Monday, March 2, 2009

Inferno Race One

Having travelled to London and back this week, I was never going to be fresh for this race. Having caught an upper respiratory tract infection this week meant I was feeling terrible. I had gotten over the first few days of it and no longer had the full body aches, or painful lymphs so thought I would see how I felt.

After one lap it was clear to me that racing was going to do me no good at all, so I returned the ridley to it's stable and retired to fulfill pit duties for my WRB fellows - TR, Meg, Winner, Deefa, Nick, and EP.

It was actually great experience to watch an enduro from the other side. Riders would come in with instructions for the next lap - and forget them by the time they rolled back around. As the race wore on it was interesting to see how the mind gets foggy. It was good to understand how checking lap times and providing feedback, monitoring drinking and eating, and generally kicking them out of the tent and onto another lap helped these guys achieve their best. As an enduro racer it certainly helped me understand what I need to tell my support crew prior to the race - in terms of what is effective and what is expected.

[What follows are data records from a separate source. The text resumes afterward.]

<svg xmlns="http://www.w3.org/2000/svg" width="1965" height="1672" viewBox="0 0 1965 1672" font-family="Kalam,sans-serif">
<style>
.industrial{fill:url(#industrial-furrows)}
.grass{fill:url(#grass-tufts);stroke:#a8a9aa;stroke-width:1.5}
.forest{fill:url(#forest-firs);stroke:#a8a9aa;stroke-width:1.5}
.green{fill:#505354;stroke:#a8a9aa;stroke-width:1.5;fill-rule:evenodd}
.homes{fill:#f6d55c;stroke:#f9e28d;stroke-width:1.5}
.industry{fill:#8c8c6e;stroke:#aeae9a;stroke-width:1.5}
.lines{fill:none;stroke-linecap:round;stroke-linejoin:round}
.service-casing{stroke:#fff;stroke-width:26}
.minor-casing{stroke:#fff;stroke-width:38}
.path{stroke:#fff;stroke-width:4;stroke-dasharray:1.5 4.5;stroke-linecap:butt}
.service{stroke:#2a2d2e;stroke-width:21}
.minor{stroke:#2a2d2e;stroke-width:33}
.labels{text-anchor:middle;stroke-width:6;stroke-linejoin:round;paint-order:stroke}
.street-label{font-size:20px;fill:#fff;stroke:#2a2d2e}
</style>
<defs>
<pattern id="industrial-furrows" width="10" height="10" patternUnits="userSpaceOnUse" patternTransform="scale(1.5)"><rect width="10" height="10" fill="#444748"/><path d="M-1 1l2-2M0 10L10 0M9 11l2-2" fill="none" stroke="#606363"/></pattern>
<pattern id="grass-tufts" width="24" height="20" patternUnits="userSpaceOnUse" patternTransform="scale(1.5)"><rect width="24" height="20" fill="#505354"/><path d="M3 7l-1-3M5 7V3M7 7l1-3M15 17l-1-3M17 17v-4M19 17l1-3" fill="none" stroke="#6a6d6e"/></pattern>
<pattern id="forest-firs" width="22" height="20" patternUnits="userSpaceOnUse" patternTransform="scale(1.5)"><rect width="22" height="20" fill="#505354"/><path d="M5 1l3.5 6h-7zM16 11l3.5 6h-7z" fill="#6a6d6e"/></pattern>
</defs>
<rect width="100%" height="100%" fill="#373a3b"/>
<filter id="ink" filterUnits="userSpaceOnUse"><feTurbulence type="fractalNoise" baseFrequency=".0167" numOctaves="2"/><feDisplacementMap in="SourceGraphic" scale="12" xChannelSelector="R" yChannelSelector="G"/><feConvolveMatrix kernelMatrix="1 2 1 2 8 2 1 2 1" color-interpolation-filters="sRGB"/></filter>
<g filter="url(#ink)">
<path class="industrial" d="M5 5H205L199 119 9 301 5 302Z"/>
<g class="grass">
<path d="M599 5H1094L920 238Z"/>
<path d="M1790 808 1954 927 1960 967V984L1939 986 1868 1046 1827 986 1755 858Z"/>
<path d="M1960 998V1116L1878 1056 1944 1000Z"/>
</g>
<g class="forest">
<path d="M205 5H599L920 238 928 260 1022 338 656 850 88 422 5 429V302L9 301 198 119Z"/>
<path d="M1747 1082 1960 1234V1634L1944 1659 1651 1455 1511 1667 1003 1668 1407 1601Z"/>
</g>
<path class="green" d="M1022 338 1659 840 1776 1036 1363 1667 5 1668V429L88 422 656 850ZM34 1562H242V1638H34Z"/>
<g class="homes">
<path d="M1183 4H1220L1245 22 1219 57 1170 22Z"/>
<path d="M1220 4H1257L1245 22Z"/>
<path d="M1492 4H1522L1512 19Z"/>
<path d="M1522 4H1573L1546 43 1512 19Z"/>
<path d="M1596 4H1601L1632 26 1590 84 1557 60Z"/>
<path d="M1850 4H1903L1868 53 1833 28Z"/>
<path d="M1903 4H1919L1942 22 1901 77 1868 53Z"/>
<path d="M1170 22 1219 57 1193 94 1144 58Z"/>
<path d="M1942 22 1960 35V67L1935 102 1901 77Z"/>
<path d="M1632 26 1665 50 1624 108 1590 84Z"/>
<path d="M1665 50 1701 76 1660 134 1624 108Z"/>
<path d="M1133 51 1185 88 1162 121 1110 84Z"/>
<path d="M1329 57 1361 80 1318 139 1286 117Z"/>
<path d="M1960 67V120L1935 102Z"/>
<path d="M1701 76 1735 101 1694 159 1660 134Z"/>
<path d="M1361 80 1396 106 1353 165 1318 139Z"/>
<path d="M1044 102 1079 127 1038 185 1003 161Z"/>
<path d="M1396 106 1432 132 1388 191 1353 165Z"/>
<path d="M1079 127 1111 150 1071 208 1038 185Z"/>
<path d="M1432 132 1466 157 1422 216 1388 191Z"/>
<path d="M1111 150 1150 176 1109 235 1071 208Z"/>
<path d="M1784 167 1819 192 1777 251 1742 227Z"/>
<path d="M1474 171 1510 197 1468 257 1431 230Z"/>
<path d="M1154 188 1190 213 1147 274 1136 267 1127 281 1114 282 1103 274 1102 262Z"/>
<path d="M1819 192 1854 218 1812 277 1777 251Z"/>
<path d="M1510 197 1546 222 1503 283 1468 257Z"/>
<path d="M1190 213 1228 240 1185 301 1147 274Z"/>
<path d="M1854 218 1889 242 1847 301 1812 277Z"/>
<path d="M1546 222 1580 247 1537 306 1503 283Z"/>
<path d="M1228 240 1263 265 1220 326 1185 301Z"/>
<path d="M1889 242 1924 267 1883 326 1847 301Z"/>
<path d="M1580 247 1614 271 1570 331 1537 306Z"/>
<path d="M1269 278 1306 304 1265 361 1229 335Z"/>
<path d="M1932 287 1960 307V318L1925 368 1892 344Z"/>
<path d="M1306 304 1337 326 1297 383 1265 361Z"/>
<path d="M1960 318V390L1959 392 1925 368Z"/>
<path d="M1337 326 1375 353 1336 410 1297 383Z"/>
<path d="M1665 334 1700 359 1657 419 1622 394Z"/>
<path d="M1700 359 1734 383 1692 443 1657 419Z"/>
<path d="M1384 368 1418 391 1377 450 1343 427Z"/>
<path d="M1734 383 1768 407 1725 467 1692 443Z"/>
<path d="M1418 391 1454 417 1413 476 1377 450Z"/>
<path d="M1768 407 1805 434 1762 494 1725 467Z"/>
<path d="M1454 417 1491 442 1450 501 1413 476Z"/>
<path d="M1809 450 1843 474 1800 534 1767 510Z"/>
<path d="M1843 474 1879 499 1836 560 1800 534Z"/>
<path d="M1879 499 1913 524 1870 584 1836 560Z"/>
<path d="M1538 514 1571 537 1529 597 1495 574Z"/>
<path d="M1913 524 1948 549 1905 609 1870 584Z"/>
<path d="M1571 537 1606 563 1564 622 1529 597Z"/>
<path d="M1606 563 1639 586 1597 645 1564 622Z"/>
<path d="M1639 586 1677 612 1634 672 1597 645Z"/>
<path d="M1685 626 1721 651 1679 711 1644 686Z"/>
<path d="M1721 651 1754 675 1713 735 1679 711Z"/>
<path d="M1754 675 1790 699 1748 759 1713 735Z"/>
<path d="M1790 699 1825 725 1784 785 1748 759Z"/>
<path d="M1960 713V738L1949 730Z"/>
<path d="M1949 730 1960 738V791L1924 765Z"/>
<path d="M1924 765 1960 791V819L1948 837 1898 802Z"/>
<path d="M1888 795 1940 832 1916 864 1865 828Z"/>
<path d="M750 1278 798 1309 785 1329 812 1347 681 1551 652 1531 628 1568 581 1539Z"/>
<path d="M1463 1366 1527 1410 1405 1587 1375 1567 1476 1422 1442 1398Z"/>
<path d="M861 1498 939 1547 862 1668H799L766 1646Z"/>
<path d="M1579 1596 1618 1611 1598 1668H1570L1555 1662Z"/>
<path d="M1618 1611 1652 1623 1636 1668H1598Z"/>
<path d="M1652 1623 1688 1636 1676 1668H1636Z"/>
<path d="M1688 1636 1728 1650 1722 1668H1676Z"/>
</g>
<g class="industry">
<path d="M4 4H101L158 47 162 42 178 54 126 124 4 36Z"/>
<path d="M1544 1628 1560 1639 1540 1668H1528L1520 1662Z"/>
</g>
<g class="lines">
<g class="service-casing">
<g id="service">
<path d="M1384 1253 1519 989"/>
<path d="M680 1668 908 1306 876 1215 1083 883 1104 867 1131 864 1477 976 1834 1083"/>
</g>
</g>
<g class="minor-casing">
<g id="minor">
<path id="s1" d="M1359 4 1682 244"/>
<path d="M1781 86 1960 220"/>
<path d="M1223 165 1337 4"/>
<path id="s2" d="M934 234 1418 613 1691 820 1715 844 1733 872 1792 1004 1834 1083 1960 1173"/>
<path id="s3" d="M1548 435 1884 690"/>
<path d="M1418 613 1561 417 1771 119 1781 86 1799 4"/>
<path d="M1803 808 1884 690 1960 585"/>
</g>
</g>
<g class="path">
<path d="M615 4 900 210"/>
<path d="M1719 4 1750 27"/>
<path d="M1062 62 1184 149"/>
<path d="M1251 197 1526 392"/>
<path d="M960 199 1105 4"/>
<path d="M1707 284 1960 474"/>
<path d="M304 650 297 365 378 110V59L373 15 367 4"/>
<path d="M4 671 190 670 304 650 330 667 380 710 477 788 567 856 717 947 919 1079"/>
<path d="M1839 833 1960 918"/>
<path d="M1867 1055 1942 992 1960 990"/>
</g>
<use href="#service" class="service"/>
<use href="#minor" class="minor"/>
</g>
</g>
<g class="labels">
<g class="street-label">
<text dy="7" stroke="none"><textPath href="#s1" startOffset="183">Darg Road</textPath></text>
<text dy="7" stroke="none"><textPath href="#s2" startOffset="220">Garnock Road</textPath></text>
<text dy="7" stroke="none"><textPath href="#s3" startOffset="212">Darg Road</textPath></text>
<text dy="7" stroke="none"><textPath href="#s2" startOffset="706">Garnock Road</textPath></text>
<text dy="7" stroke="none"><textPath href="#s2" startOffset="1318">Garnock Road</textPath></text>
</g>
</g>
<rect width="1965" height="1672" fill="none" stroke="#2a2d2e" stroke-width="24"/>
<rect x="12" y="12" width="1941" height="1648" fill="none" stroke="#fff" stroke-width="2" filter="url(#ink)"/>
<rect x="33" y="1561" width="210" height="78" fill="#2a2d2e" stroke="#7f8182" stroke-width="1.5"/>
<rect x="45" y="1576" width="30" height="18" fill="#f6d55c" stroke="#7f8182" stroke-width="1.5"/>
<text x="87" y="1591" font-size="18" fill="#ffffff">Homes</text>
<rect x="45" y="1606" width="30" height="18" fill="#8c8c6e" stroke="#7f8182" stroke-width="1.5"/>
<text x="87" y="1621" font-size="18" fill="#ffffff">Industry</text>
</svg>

My opinion is that as a rider you get to a point where you need your support crew to kick in and make the basic decisions for you. What to eat, what to drink. Don't give me a choice, because my brain does not work. Or if you do - make it a limited one (i.e. one of two). Know roughly how much carbohydrate your riders need each lap, and tell them in simple terms. ' this lap you must eat this, and drink this by the time you are back'. Don't let them go out again until they have.
It is also important to listen and watch and make sure you get an idea of how the rider is feeling and what they might need. Know when to swap electrolyte for water, when to let them into flat coke. Know when to let them stop for 5 minutes and get to know when you can push them. Know the results for your riders so they know if they can stop, or if they need another lap. Tell them they are doing great. In short you need your support crew to be your brain later in the race.

Also know some basic first aid for when this happens....
Bad luck TR. This happens to everyone at some point. It is always nice when someone has a camera to capture it! Although it might feel like a lost opportunity, I think if you review race goals around fuelling to a plan you will realise you learned some skills. Next race plan we can add 'not crashing' as a goal. This will be well timed as I think they are moving Race 2 back to last years course!

3 comments:

TR said...

Best pic of me EVER!!!
Crashing sucks Dewey Cox hard.

TR said...

No crashing???
If I dont crash, I wont break stuff.
If I dont break stuff, I wont have to replace it (lever, pedal, shoes).
WTF would be the fun in that?!?!?!

You also forgot that I need to RIDE FASTER!!!!!

Jeremy said...

Nah, let him crash. He might just single handedly bridge the recession for me.